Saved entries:
# # # # # # #

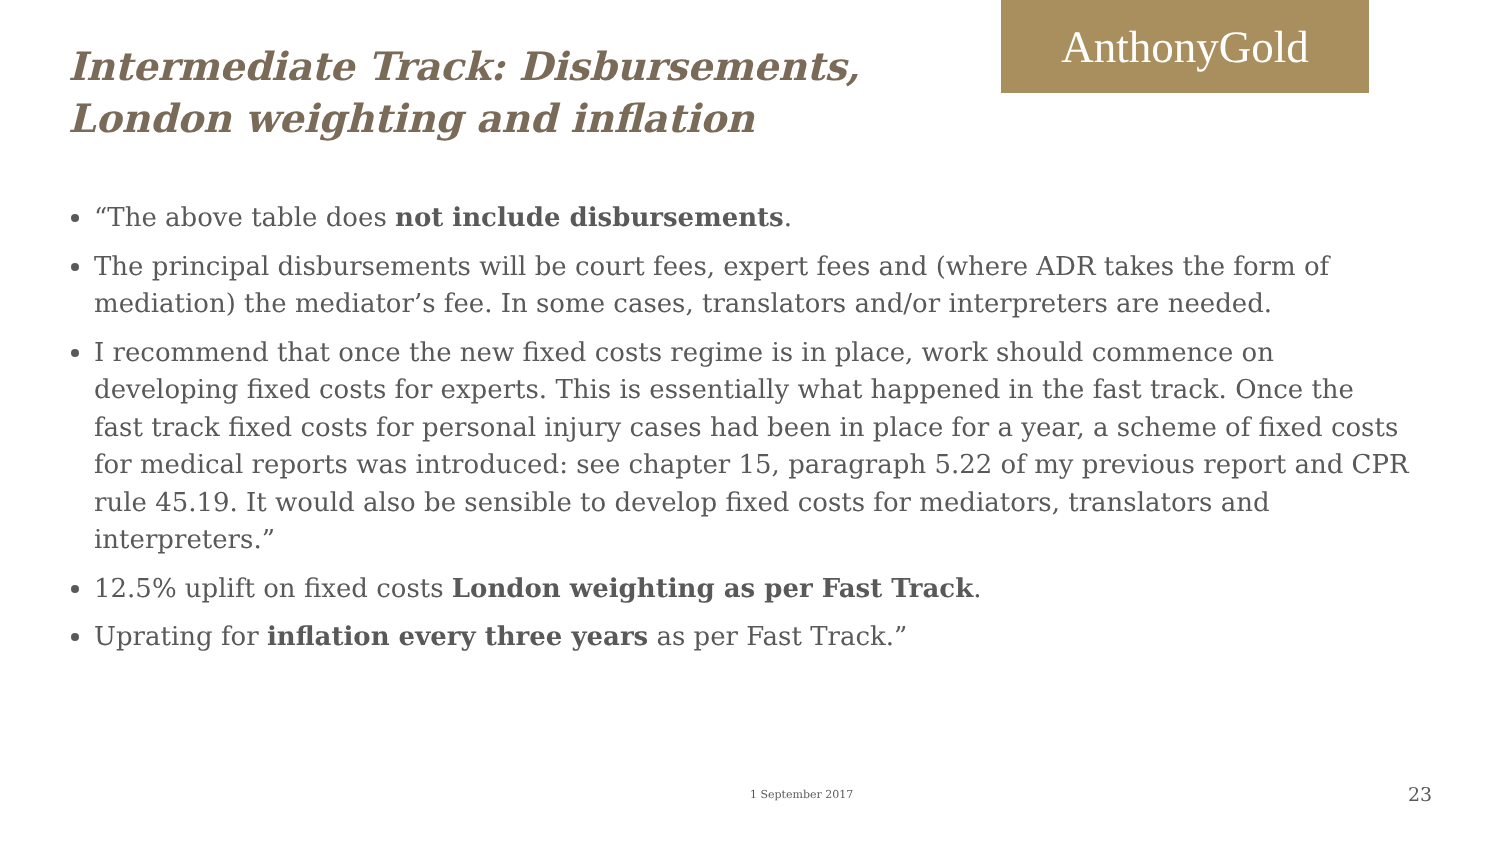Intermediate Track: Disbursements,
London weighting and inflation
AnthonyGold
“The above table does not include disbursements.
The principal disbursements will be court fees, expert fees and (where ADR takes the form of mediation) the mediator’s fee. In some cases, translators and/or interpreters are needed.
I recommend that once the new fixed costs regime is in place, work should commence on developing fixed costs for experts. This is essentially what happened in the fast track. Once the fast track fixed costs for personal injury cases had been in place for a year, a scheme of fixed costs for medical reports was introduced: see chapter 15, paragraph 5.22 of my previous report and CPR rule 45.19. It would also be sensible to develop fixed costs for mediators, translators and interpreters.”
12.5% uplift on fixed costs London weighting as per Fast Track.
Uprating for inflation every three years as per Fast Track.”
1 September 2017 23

# # # # # # #

▸ **Assignment**:
Starting at the line above that holds "not include disbursements." and ending at the line that holds "The principal disbursements", transcribe each line exactly and include no other lines.

▸ **Completed exercise**:
“The above table does not include disbursements.
The principal disbursements will be court fees, expert fees and (where ADR takes the form of mediation) the mediator’s fee. In some cases, translators and/or interpreters are needed.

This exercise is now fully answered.